Turn the lines below into a Markdown table with the columns Row and Line, numbering each row. Skip blank lines and leave the pictures out.
----------------
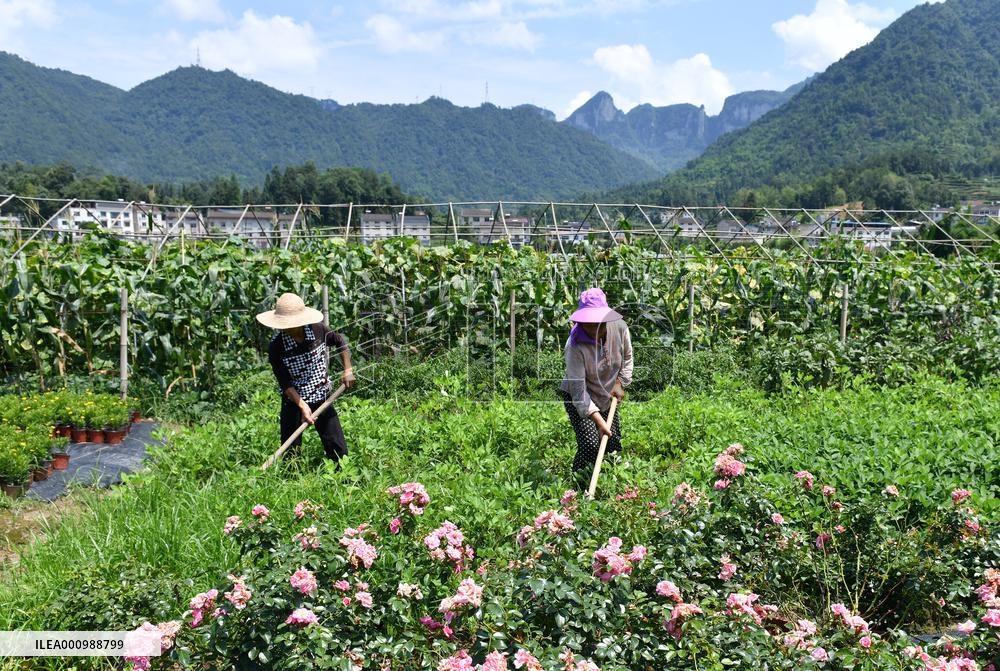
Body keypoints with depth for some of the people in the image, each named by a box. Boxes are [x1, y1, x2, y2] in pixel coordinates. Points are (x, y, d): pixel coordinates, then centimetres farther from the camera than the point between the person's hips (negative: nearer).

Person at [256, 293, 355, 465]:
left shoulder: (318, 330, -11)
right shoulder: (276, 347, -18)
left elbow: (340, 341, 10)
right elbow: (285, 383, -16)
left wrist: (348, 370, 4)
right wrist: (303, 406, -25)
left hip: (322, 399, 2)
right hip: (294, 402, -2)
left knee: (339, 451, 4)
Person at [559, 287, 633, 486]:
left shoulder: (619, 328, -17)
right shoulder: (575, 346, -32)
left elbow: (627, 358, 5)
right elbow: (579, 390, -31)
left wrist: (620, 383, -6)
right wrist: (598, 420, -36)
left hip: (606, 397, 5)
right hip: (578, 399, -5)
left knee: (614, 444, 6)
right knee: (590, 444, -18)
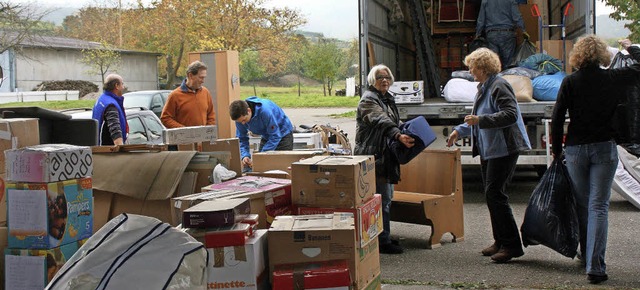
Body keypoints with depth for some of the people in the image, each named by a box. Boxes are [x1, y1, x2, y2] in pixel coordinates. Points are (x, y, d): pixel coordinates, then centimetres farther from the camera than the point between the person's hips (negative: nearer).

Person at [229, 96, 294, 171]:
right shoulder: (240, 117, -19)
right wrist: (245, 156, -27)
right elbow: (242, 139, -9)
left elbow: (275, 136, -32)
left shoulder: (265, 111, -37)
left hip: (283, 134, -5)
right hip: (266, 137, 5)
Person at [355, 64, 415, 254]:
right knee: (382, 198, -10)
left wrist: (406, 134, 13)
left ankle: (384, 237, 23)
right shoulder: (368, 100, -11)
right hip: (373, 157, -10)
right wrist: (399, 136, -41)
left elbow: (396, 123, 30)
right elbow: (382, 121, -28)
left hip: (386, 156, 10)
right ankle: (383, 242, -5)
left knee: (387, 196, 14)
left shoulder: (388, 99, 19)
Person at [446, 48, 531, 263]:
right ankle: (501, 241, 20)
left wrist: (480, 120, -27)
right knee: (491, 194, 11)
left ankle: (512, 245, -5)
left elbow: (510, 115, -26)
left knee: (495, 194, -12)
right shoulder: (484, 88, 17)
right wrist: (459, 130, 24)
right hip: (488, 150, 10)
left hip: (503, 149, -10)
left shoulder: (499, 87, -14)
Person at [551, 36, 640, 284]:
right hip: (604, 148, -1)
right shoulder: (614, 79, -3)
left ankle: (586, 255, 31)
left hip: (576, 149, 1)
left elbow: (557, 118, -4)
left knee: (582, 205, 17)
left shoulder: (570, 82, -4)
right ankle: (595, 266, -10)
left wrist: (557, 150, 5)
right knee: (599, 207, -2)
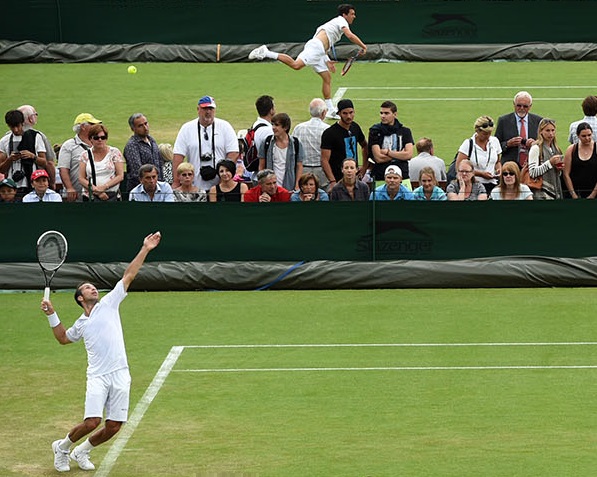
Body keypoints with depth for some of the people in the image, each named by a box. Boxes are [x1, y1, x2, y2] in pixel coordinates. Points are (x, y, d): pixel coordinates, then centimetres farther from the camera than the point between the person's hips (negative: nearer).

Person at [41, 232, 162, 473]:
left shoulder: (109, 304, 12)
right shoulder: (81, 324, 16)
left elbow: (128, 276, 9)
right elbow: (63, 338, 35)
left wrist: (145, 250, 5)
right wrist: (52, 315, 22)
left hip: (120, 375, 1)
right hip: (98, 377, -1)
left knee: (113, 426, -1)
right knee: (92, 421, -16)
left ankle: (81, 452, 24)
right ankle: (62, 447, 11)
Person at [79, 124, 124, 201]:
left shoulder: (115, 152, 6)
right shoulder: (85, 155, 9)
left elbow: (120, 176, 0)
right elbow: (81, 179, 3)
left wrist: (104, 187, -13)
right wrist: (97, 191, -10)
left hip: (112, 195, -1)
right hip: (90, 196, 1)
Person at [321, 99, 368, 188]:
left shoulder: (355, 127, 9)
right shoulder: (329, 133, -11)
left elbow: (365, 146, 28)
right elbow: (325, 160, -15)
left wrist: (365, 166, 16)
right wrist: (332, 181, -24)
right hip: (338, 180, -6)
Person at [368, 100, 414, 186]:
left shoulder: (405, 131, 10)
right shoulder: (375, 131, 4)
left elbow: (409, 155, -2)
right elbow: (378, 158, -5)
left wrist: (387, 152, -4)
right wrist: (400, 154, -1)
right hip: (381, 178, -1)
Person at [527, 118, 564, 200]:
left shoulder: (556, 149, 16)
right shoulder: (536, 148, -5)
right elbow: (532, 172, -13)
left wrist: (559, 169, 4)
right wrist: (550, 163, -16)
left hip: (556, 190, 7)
----------------
=== TASK RESPONSE ===
| Row | Line |
|---|---|
| 1 | Body keypoints with depth for some of the people in the image, each named by a box. Boxes are [x1, y1, x2, y2] in pixel coordinates. Points are (x, y, d): pixel coordinates, then centimetres farther from the camera than the point between the person's hips (negative: nearer). |
| 2 | Person at [256, 293, 355, 465]: |
| 3 | left shoulder: (318, 330, -11) |
| 4 | right shoulder: (276, 347, -18) |
| 5 | left elbow: (340, 341, 10) |
| 6 | right elbow: (285, 383, -16) |
| 7 | left wrist: (348, 370, 4) |
| 8 | right wrist: (303, 406, -25) |
| 9 | left hip: (322, 399, 2) |
| 10 | right hip: (294, 402, -2) |
| 11 | left knee: (339, 451, 4) |
| 12 | Person at [559, 287, 633, 486]: |
| 13 | left shoulder: (619, 328, -17) |
| 14 | right shoulder: (575, 346, -32) |
| 15 | left elbow: (627, 358, 5) |
| 16 | right elbow: (579, 390, -31) |
| 17 | left wrist: (620, 383, -6) |
| 18 | right wrist: (598, 420, -36) |
| 19 | left hip: (606, 397, 5) |
| 20 | right hip: (578, 399, -5) |
| 21 | left knee: (614, 444, 6) |
| 22 | right knee: (590, 444, -18) |
| 23 | Body keypoints with depth for some of the people in the image, each named by a box. Boxes are [x1, y1, x2, y2] in pixel coordinates. Points are (x, y, d): pixel coordinates, then centimetres farther from the camera than the point between the person's hips (negative: nearer). |
| 24 | Person at [229, 96, 294, 171]: |
| 25 | right shoulder: (240, 117, -19) |
| 26 | right wrist: (245, 156, -27) |
| 27 | right elbow: (242, 139, -9) |
| 28 | left elbow: (275, 136, -32) |
| 29 | left shoulder: (265, 111, -37) |
| 30 | left hip: (283, 134, -5) |
| 31 | right hip: (266, 137, 5) |
| 32 | Person at [355, 64, 415, 254]: |
| 33 | right knee: (382, 198, -10) |
| 34 | left wrist: (406, 134, 13) |
| 35 | left ankle: (384, 237, 23) |
| 36 | right shoulder: (368, 100, -11) |
| 37 | right hip: (373, 157, -10) |
| 38 | right wrist: (399, 136, -41) |
| 39 | left elbow: (396, 123, 30) |
| 40 | right elbow: (382, 121, -28) |
| 41 | left hip: (386, 156, 10) |
| 42 | right ankle: (383, 242, -5) |
| 43 | left knee: (387, 196, 14) |
| 44 | left shoulder: (388, 99, 19) |
| 45 | Person at [446, 48, 531, 263]: |
| 46 | right ankle: (501, 241, 20) |
| 47 | left wrist: (480, 120, -27) |
| 48 | right knee: (491, 194, 11) |
| 49 | left ankle: (512, 245, -5) |
| 50 | left elbow: (510, 115, -26) |
| 51 | left knee: (495, 194, -12) |
| 52 | right shoulder: (484, 88, 17) |
| 53 | right wrist: (459, 130, 24) |
| 54 | right hip: (488, 150, 10) |
| 55 | left hip: (503, 149, -10) |
| 56 | left shoulder: (499, 87, -14) |
| 57 | Person at [551, 36, 640, 284]: |
| 58 | right hip: (604, 148, -1) |
| 59 | right shoulder: (614, 79, -3) |
| 60 | left ankle: (586, 255, 31) |
| 61 | left hip: (576, 149, 1) |
| 62 | left elbow: (557, 118, -4) |
| 63 | left knee: (582, 205, 17) |
| 64 | left shoulder: (570, 82, -4) |
| 65 | right ankle: (595, 266, -10) |
| 66 | left wrist: (557, 150, 5) |
| 67 | right knee: (599, 207, -2) |
| 68 | Body keypoints with depth for some of the people in the image, each named by a box. Boxes are [x1, y1, x2, y2] in pixel coordinates. Points are (x, y, d): pixel coordinates, then centimetres farther from the camera than the point between the person's hips (negative: nearer). |
| 69 | Person at [41, 232, 162, 473]: |
| 70 | left shoulder: (109, 304, 12) |
| 71 | right shoulder: (81, 324, 16) |
| 72 | left elbow: (128, 276, 9) |
| 73 | right elbow: (63, 338, 35) |
| 74 | left wrist: (145, 250, 5) |
| 75 | right wrist: (52, 315, 22) |
| 76 | left hip: (120, 375, 1) |
| 77 | right hip: (98, 377, -1) |
| 78 | left knee: (113, 426, -1) |
| 79 | right knee: (92, 421, -16) |
| 80 | left ankle: (81, 452, 24) |
| 81 | right ankle: (62, 447, 11) |
| 82 | Person at [79, 124, 124, 201]: |
| 83 | left shoulder: (115, 152, 6) |
| 84 | right shoulder: (85, 155, 9) |
| 85 | left elbow: (120, 176, 0) |
| 86 | right elbow: (81, 179, 3) |
| 87 | left wrist: (104, 187, -13) |
| 88 | right wrist: (97, 191, -10) |
| 89 | left hip: (112, 195, -1) |
| 90 | right hip: (90, 196, 1) |
| 91 | Person at [321, 99, 368, 188]: |
| 92 | left shoulder: (355, 127, 9) |
| 93 | right shoulder: (329, 133, -11) |
| 94 | left elbow: (365, 146, 28) |
| 95 | right elbow: (325, 160, -15) |
| 96 | left wrist: (365, 166, 16) |
| 97 | right wrist: (332, 181, -24) |
| 98 | right hip: (338, 180, -6) |
| 99 | Person at [368, 100, 414, 186]: |
| 100 | left shoulder: (405, 131, 10) |
| 101 | right shoulder: (375, 131, 4) |
| 102 | left elbow: (409, 155, -2) |
| 103 | right elbow: (378, 158, -5) |
| 104 | left wrist: (387, 152, -4) |
| 105 | right wrist: (400, 154, -1) |
| 106 | right hip: (381, 178, -1) |
| 107 | Person at [527, 118, 564, 200]: |
| 108 | left shoulder: (556, 149, 16) |
| 109 | right shoulder: (536, 148, -5) |
| 110 | right elbow: (532, 172, -13) |
| 111 | left wrist: (559, 169, 4) |
| 112 | right wrist: (550, 163, -16) |
| 113 | left hip: (556, 190, 7) |